Criminalising triple talaq wrong

Criminalising triple talaq wrong

The Muslim Women (Protection of Rights on Marriage) Bill, which seeks to outlaw triple talaq, has overreached its aim and hurt its own cause, by making the practice a criminal offence. The practice of instant divorce is wrong and unjust and the Supreme Court has held it illegal and unconstitutional. The bill, which will give effect to the court's ruling through legislation, prescribes a jail term up to three years and a fine for any person who pronounces triple talaq and tries to divorce his wife. This is going beyond what the court meant by its ruling. Laws relating to marriage, divorce, inheritance etc are governed by civil laws. There is a no reason to introduce criminality in issues related to them. There are other laws to deal with criminality in marriages like domestic violence and dowry harassment. Protecting the rights of a woman does not mean putting in jail her husband who wants to divorce her, however wrongly.
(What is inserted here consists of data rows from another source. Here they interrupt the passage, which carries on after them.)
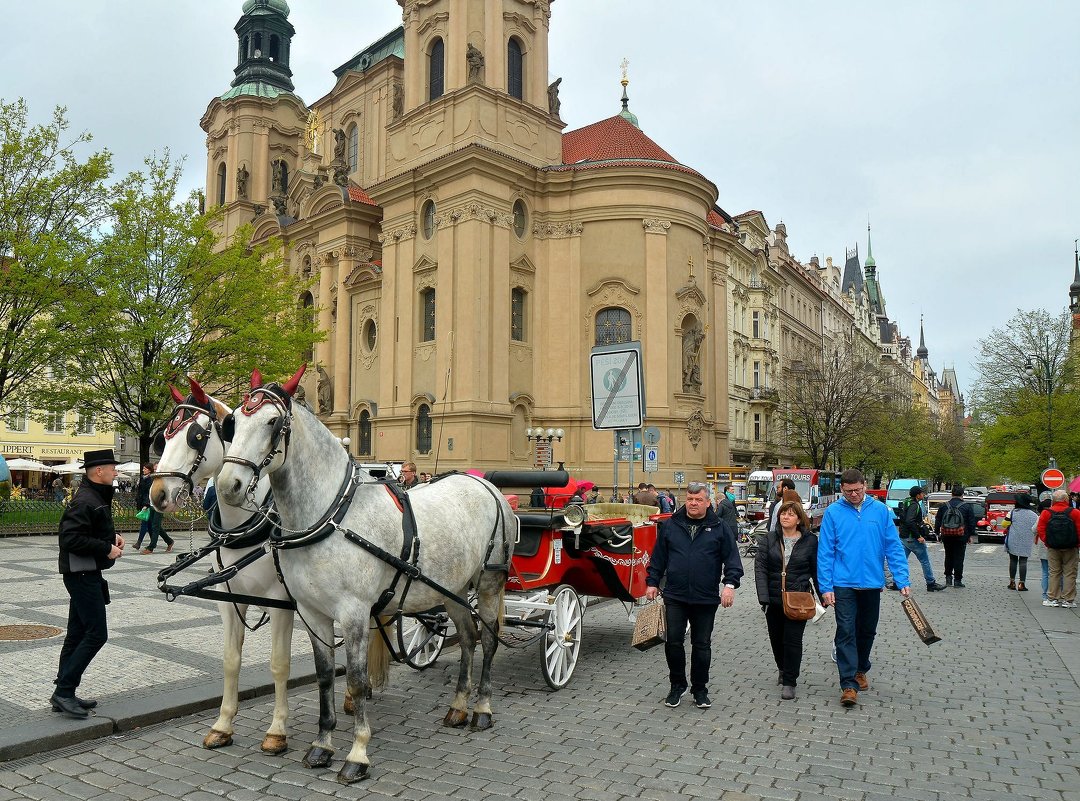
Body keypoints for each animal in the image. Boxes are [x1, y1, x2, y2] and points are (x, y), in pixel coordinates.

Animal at [150, 379, 295, 755]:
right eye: (163, 437)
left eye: (197, 436)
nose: (156, 494)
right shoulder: (229, 600)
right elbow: (231, 660)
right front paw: (223, 725)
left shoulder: (282, 603)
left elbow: (279, 664)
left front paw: (277, 730)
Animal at [217, 369, 516, 785]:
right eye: (231, 424)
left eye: (273, 422)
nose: (228, 486)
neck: (331, 515)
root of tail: (485, 484)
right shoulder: (312, 613)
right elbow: (326, 676)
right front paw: (322, 745)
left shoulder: (355, 614)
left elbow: (357, 681)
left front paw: (357, 753)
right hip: (451, 590)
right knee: (469, 639)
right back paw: (458, 706)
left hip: (488, 584)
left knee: (488, 640)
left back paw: (482, 709)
The law can be misused as it stands. It is not just the wife but anybody who can lodge a complaint against a Muslim man over triple talaq. The offence thus reported is cognizable and non-bailable, and the accused can be arrested without a warrant. This makes the provision open to abuse as much as the provisions in the cow protection law. Innocent people may be hauled up on the charge of triple talaq. The bill also has some contradictions. It provides for a jail term for the offence and prescribes that the offender has to provide maintenance to his wife. But it may not be possible for many who serve their term in jail to provide maintenance to women. There is need for more clarity in this provision because the woman continues to be the wife, as the act of triple talaq is illegal and invalid. She is legally not a divorced person who can claim maintenance but a wife who has other legal rights.

Though the government has claimed that the bill is not political, formulating it and passing it in a hurry and introducing such stringent provisions in it cannot be considered politically innocent moves. A stringent, if not draconian, bill against Muslims can be politically useful for the BJP. But a law to curb injustice should not itself result in injustice. The government should have held consultations with minority organisations and other stakeholders before finalising the bill. Most parties, including the Congress, supported it in the Lok Sabha. The Rajya Sabha should show greater wisdom by removing its unsavoury provisions and ensuring that it is only for the Muslim woman and not against the Muslim man.